## Your task
Go through the entries below, count every line with the string "logic", and answer with only that number.

## Task material
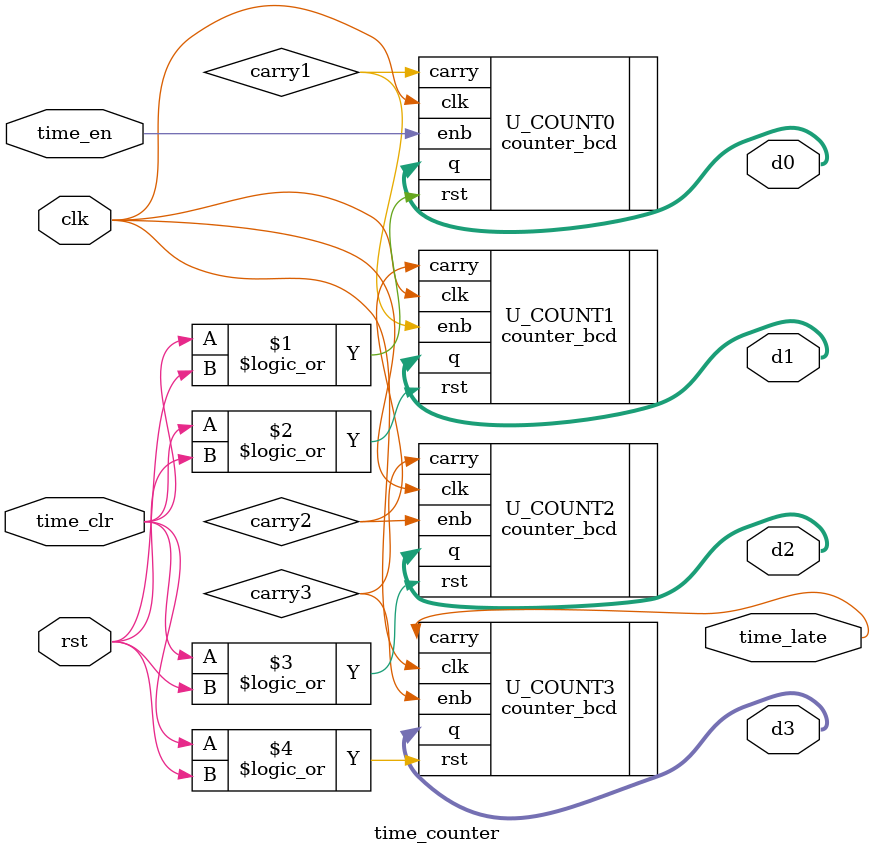
<source format=sv>

module time_counter (input logic        clk, rst, time_clr, time_en,
		     output logic 	time_late,
		     output logic [3:0] d3, d2, d1, d0
		     );
   logic 				   carry1, carry2, carry3;
   
   counter_bcd U_COUNT0(.clk, .rst(time_clr || rst), .enb(time_en), .q(d0), .carry(carry1));
   counter_bcd U_COUNT1(.clk, .rst(time_clr || rst), .enb(carry1), .q(d1), .carry(carry2));
   counter_bcd U_COUNT2(.clk, .rst(time_clr || rst), .enb(carry2), .q(d2), .carry(carry3));
   counter_bcd U_COUNT3(.clk, .rst(time_clr || rst), .enb(carry3), .q(d3), .carry(time_late));
   
   
endmodule // stopwatch_count

</source>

## Written reply
4